Elles souffrent également, car le jeune client urbain fait tout pour éviter ces intermédiaires, qu’il considère comme inutiles et horriblement chères. Ce n’est souvent qu’après une première désillusion qu’il fait appel aux services « brick and mortar », après avoir consulté la Terre entière et parfois en ne regardant que le prix de la prestation, car il ne peut mesurer la compétence, la disponibilité, le care, et donc l’utilité de nos services. Bref, une belle course déflationniste qui ravage les sociétés de service immobilier.
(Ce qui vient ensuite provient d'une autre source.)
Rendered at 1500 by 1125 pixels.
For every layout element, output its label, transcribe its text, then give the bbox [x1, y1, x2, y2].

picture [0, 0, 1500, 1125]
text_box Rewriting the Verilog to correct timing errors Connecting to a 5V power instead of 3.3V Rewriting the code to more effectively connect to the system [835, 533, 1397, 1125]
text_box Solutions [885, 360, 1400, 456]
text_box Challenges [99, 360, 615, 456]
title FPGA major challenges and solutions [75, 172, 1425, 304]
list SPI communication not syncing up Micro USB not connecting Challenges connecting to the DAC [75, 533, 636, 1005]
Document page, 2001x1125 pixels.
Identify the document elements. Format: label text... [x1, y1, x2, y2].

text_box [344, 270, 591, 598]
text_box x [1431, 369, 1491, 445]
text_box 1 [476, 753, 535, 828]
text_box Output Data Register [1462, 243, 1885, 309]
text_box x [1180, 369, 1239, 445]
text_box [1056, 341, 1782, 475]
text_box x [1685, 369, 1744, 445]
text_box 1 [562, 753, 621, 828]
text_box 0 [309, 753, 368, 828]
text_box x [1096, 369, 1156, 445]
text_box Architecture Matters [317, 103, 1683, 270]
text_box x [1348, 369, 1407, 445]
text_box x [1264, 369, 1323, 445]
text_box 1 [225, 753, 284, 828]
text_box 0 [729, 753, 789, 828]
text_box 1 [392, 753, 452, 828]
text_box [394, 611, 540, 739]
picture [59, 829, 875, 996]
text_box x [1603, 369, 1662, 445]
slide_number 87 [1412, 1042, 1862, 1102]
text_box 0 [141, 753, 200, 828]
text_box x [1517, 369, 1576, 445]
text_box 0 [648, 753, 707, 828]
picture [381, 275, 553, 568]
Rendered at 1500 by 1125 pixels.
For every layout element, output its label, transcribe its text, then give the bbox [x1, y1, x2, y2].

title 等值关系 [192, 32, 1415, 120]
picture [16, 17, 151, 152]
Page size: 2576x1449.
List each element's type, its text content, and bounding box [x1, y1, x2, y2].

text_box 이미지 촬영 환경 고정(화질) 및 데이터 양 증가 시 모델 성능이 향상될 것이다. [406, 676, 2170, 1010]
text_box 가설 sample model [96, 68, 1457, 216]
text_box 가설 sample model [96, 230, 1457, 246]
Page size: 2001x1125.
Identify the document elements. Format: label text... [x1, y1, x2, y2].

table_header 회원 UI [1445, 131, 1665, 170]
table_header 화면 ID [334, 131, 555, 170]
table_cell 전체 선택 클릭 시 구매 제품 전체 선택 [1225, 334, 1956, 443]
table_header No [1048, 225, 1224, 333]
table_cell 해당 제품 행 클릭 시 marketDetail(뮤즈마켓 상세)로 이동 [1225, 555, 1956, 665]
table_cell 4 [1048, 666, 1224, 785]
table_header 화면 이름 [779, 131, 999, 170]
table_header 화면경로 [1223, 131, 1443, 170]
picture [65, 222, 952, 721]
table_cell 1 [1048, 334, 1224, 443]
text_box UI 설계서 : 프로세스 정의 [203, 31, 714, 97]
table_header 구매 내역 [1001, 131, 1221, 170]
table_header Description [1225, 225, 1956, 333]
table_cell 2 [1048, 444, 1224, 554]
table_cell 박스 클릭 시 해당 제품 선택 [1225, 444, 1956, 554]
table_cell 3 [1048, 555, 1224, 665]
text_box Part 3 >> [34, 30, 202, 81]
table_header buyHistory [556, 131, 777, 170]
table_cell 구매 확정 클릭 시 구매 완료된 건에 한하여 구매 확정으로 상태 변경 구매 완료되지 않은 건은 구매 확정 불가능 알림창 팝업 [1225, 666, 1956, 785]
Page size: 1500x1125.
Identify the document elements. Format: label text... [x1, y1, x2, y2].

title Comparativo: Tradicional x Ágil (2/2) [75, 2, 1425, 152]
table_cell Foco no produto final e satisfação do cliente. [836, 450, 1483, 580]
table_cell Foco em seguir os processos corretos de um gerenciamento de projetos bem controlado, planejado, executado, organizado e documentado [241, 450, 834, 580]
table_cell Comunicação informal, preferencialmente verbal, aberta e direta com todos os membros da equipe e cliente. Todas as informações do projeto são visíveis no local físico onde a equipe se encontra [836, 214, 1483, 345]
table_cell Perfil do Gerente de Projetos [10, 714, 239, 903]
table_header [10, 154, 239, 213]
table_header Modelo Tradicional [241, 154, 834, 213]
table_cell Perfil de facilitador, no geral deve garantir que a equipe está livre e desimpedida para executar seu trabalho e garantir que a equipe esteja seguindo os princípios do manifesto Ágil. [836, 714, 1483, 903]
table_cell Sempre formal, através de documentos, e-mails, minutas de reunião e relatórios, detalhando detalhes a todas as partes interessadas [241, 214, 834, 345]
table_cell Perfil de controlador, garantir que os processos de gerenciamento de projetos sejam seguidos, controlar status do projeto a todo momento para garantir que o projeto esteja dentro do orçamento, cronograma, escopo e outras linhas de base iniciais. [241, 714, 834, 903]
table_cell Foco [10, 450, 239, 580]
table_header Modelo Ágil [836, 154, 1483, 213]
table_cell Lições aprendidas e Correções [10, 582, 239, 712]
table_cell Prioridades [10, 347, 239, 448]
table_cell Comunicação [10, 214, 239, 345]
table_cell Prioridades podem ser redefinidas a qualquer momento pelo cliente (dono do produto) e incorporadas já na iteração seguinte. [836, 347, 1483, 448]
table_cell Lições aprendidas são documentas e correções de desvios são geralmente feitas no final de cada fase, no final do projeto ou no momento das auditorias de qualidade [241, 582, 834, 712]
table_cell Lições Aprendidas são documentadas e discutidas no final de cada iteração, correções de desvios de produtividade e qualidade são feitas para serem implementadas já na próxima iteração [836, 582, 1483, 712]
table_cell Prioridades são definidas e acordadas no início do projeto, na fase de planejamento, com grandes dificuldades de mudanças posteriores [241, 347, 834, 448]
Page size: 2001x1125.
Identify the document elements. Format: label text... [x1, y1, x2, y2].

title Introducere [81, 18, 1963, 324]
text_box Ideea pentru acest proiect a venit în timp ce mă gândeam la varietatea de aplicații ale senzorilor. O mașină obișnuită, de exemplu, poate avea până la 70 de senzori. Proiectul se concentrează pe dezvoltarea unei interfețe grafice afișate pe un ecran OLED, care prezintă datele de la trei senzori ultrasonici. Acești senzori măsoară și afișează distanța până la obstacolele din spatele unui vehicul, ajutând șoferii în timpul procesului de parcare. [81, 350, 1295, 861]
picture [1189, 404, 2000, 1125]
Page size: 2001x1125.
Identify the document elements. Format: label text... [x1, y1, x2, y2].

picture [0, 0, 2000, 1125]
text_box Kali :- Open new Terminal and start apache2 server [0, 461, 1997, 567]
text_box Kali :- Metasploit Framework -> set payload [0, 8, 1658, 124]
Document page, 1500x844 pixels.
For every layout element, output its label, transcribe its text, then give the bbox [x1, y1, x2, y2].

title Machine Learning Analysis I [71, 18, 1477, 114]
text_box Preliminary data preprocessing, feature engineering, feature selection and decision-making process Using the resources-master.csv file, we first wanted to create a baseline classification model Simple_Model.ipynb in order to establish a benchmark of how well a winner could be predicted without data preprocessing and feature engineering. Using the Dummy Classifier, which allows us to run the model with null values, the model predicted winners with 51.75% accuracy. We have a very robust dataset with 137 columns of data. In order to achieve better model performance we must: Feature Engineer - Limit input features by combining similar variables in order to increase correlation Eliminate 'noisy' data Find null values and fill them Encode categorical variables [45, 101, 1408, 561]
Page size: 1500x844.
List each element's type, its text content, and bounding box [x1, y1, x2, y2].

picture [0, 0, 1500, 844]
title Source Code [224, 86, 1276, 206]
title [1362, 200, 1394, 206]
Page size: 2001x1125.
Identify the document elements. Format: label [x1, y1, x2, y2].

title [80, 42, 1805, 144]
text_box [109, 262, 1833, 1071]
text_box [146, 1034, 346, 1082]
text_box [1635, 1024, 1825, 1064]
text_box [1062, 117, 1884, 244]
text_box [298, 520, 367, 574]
Face aux difficultés des modèles traditionnels, les nouvelles offres, même si elles n’ont pas la traction attendue par leurs promoteurs, créent un nouveau marché et sont une nouvelle concurrence. Elles ancrent un niveau de prix bas, très bas chez les consommateurs. Et ce, sans parler d’un Facebook ou d’un Google qui vont un jour se faire une place dans nos métiers et prendre les marges d’intermédiation d’un autre segment des clients traditionnels. Autant d’opportunités en moins. Sous les coups de boutoir de la techno et les tentatives de ces offres marketing, la rentabilité et les parts de marché des modèles anciens et traditionnels continueront à baisser. À un rythme beaucoup plus lent qu’attendu, mais leur marge et segment va se rétrécir de manière structurelle. C’est une certitude.